Kampf gegen das Coronavirus: Krankenkassen sehen Massentest skeptisch

Millionenfache Roche-Antikörpertests sollen den Weg aus dem Lockdown erleichtern. Doch Gesetzliche und Private Krankenkassen reagieren zurückhaltend.

Schon in den kommenden Wochen könnten Millionen Deutsche darauf getestet werden, ob sie bereits an Covid-19 erkrankt waren und somit mit einer nicht geringen Wahrscheinlichkeit gegen das SARS-Cov-2-Virus immun sind. Im bayerischen Penzberg stellte das Schweizer Pharmaunternehmen Roche am dortigen Produktionsstandort gestern zusammen mit Bundesgesundheitsminister Jens Spahn (CDU) und dem Ministerpräsidenten Bayerns, Markus Söder (CSU), einen neuen Antikörpertest vor, der laut Spahn eine „Wegmarke im Kampf gegen das Virus“ sein könnte.

Laut Roche hat der Test eine Spezifität von 99,8 Prozent und soll ab sofort an „Gesundheitseinrichtungen“ in ganz Deutschland ausgeliefert werden. Beim Spitzenverband der Gesetzlichen Krankenversicherungen (GKV-SV) wie auch dem Verband der Privaten Krankenversicherung (PKV) warnt man vor übertriebenen Erwartungen an den Test, es gelte jetzt zu prüfen, wie gut er funktioniere.

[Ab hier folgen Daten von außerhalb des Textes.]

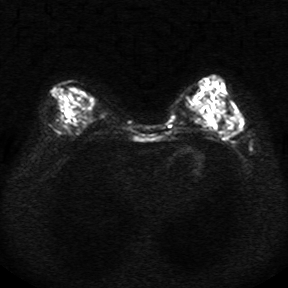
Breast MRI, one axial slice; position 13 of 34 along the scan axis; diffusion-weighted series; image 2 of 4 stored at this slice position (different b-values; order by instance number); 1.5 T; 5 mm slice thickness; 288 × 288 image matrix. Female patient.
Annotated regions visible in this slice (outlined manually by an expert reader):
- tumour on diffusion-weighted imaging: box from (x=236, y=118) to (x=241, y=132) px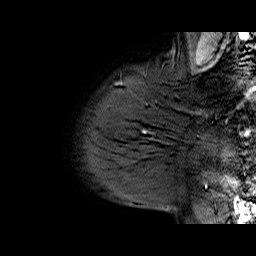
Breast MRI (dynamic contrast-enhanced), one sagittal slice; position 57 of 70 along the scan axis; dynamic contrast-enhanced series, time point 2 of 6 at this slice position (early post-contrast); 1.5 T; TE 6.5 ms, TR 33 ms; 4 mm slice thickness; 256 × 256 image matrix. Female patient. From the clinical record (not read from this slice): setting: breast cancer imaged before/during neoadjuvant chemotherapy; receptor status: HER2-positive.
Structures marked on this image (semi-automatically segmented with operator editing):
- analysis volume of interest (the breast-tissue region the enhancement analysis was run in; not a lesion): bounding box [x1, y1, x2, y2] px = [113, 112, 174, 170]
- tumour enhancement mask (voxels above the 100 % enhancement threshold inside the analysis volume of interest): [142, 130, 147, 133]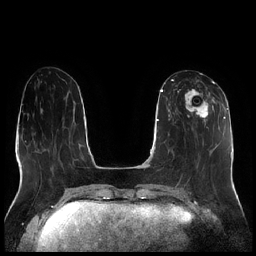
Breast MRI (dynamic contrast-enhanced), one axial slice; slice 84 of 256 in the series (ordered by position); dynamic contrast-enhanced series, time point 2 of 7 at this slice position (early post-contrast); 1.5 T; TE 1.9 ms, TR 4.2 ms; 0.8 mm slice thickness; 256 × 256 image matrix. Female patient.
Structures marked on this image (semi-automatically segmented with operator editing):
- enhancing-tissue mask used for the functional tumour volume (all voxels passing the contrast-enhancement thresholds inside the analysis volume; usually the tumour): bounding box [x1, y1, x2, y2] px = [177, 81, 215, 123]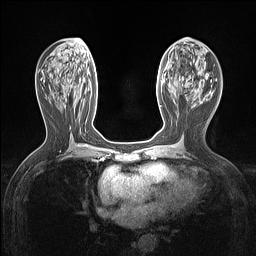
Breast MRI (dynamic contrast-enhanced), one axial slice. Position 61 of 160 along the scan axis. Dynamic contrast-enhanced series, time point 2 of 7 at this slice position (early post-contrast). 1.5 T. TE 1.4 ms, TR 5 ms. 1.12 mm slice thickness. 256 × 256 image matrix. Female patient.
Outlined on this slice (semi-automatically segmented with operator editing):
- enhancing-tissue mask used for the functional tumour volume (all voxels passing the contrast-enhancement thresholds inside the analysis volume; usually the tumour): box from (x=160, y=105) to (x=162, y=107) px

Beim GKV-Spitzenverband gibt man sich mit Blick auf den Nutzen des neuen Antikörpertest zurückhaltend. „Die Medienmeldungen und die Aussagen des Herstellers zu dem neuen Test hören sich interessant an“, sagte eine Sprecherin. Aber auch Tests mit einer sehr guten Sensitivität ließen die grundsätzliche Frage unbeantwortet, „ob die Bildung von Antikörpern in einer entsprechenden Höhe tatsächlich vor einer zweiten Erkrankung schützt und wie lange dieser Schutz bestehen wird“.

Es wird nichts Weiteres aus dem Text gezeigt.